Chromatin conformation & senescence

In the Neretti Lab @ Brown we are interested in the genomic and chromosome architecture changes that accompany replicative senescence. We studied this irreversible growth arrest in human diploid fibroblast (HDF) cells through the high-throughput chromatin conformation capture method Hi-C.

We compared Hi-C interaction data from healthy proliferating, synchronized quiescent and fully senescent cells. The main takeaways from the experiment were as follows.

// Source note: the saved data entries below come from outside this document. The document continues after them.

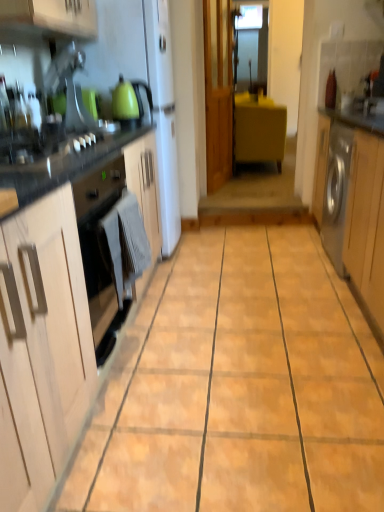
Question: From the image's perspective, is gray fabric towel at lower left beneath yellow matte cabinet at center, acting as the second cabinetry starting from the right?

Choices:
 (A) yes
 (B) no

Answer: (A)

Question: From a real-world perspective, is gray fabric towel at lower left on yellow matte cabinet at center, acting as the second cabinetry starting from the right?

Choices:
 (A) no
 (B) yes

Answer: (A)

Question: Is gray fabric towel at lower left bigger than yellow matte cabinet at center, which is the 1th cabinetry from top to bottom?

Choices:
 (A) yes
 (B) no

Answer: (B)

Question: Does gray fabric towel at lower left have a lesser height compared to yellow matte cabinet at center, which is the 1th cabinetry from top to bottom?

Choices:
 (A) yes
 (B) no

Answer: (A)

Question: Is gray fabric towel at lower left at the left side of yellow matte cabinet at center, the first cabinetry viewed from the back?

Choices:
 (A) no
 (B) yes

Answer: (B)

Question: Is gray fabric towel at lower left in front of or behind light wood cabinet at left, the third cabinetry viewed from the right, in the image?

Choices:
 (A) front
 (B) behind

Answer: (B)

Question: Is gray fabric towel at lower left situated inside light wood cabinet at left, the third cabinetry positioned from the back, or outside?

Choices:
 (A) inside
 (B) outside

Answer: (B)

Question: In terms of width, does gray fabric towel at lower left look wider or thinner when compared to light wood cabinet at left, which appears as the 1th cabinetry when viewed from the front?

Choices:
 (A) wide
 (B) thin

Answer: (B)

Question: From the image's perspective, is gray fabric towel at lower left above or below light wood cabinet at left, which is the 1th cabinetry from left to right?

Choices:
 (A) above
 (B) below

Answer: (A)

Question: Relative to light wood cabinet at left, the third cabinetry viewed from the right, is silver metallic washing machine at right, the 2th cabinetry ordered from the bottom, in front or behind?

Choices:
 (A) behind
 (B) front

Answer: (A)

Question: Is silver metallic washing machine at right, the second cabinetry viewed from the back, situated inside light wood cabinet at left, which appears as the first cabinetry when ordered from the bottom, or outside?

Choices:
 (A) outside
 (B) inside

Answer: (A)

Question: Considering the positions of point (334, 114) and point (64, 412), is point (334, 114) closer or farther from the camera than point (64, 412)?

Choices:
 (A) closer
 (B) farther

Answer: (B)

Question: Considering the relative positions of silver metallic washing machine at right, which is counted as the first cabinetry, starting from the right, and light wood cabinet at left, the third cabinetry viewed from the right, in the image provided, is silver metallic washing machine at right, which is counted as the first cabinetry, starting from the right, to the left or to the right of light wood cabinet at left, the third cabinetry viewed from the right,?

Choices:
 (A) left
 (B) right

Answer: (B)

Question: In terms of width, does light wood cabinet at left, which appears as the 1th cabinetry when viewed from the front, look wider or thinner when compared to matte green kettle at upper left?

Choices:
 (A) wide
 (B) thin

Answer: (A)

Question: From a real-world perspective, is light wood cabinet at left, marked as the third cabinetry in a top-to-bottom arrangement, positioned above or below matte green kettle at upper left?

Choices:
 (A) above
 (B) below

Answer: (B)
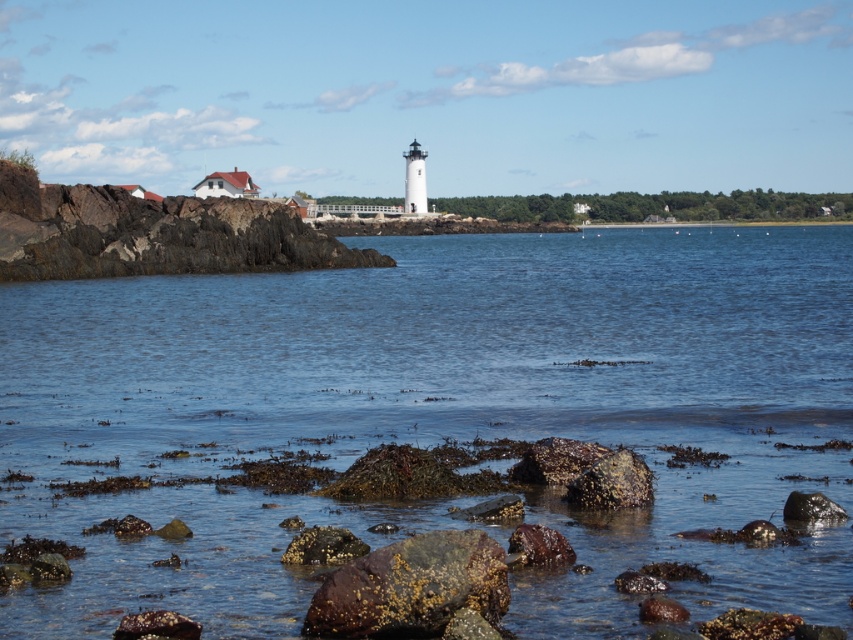
Question: Does clear water at center come behind rusty stone rocks at left?

Choices:
 (A) no
 (B) yes

Answer: (A)

Question: Which is farther from the clear water at center?

Choices:
 (A) speckled rock at center
 (B) smooth gray rock at lower right
 (C) rusty stone rocks at left

Answer: (B)

Question: Which is farther from the speckled rock at center?

Choices:
 (A) rusty stone rocks at left
 (B) rusty metallic rock at center
 (C) clear water at center

Answer: (A)

Question: Is rusty stone rocks at left above speckled rock at center?

Choices:
 (A) no
 (B) yes

Answer: (B)

Question: Which of the following is the closest to the observer?

Choices:
 (A) rusty stone rocks at left
 (B) speckled rock at center
 (C) smooth gray rock at lower right

Answer: (C)

Question: Does clear water at center appear under rusty stone rocks at left?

  • A general decrease in long-range chromatin contacts in senescence. We found that chromosomes in senescent cells are more likely to participate in short-range contacts when compared with proliferating. This mens that stable, long-range interactions are less likely and that the chromatin has become more compact. Importantly, we validated this result with several independent biochemical assays, including 3D-FISH, FAIRE and chromosome painting.

Top: Hi-C interaction matrices for proliferating, quiescent and senescent cells. Darker colors along the diagonal, and lighter colors off the diagonal in senescent indicate a loss of long-range interactions. Bottom: Subtracted interaction matrices show more interactions near the diagonal (short-range) in senescent cells.

  • Chromatin domains that switch from an active compartment to a inactive compartment, or vice-versa. A subset of topologically associated domains, TADs, switch A/B compartments in senescence. This is interesting because the cells could theoretically use this method to direct transcription of senescence-associated genes, something we found by comparing with previously annotated gene sets.
An example of TADs that switch compartments in senescence,

An example of TADs that switch compartments in senescence. Look at the transition of the first eigenvector signal from red to blue, or blue to red.

Our paper detailing this research was recently published in Science Advances [1]. Check it out here! I did a lot of computational work for this research, taking the data from raw sequences to normalized Hi-C contact maps, and finally interpreting them in various ways, so it feels great to have the results published. We were also featured in Brown’s science news.

[1] Criscione, S. W., De Cecco, M., Siranosian, B., Zhang, Y., Kreiling, J. A., Sedivy, J. M., & Neretti, N. (2016). Reorganization of chromosome architecture in replicative cellular senescence. Science Advances, 2(2), e1500882.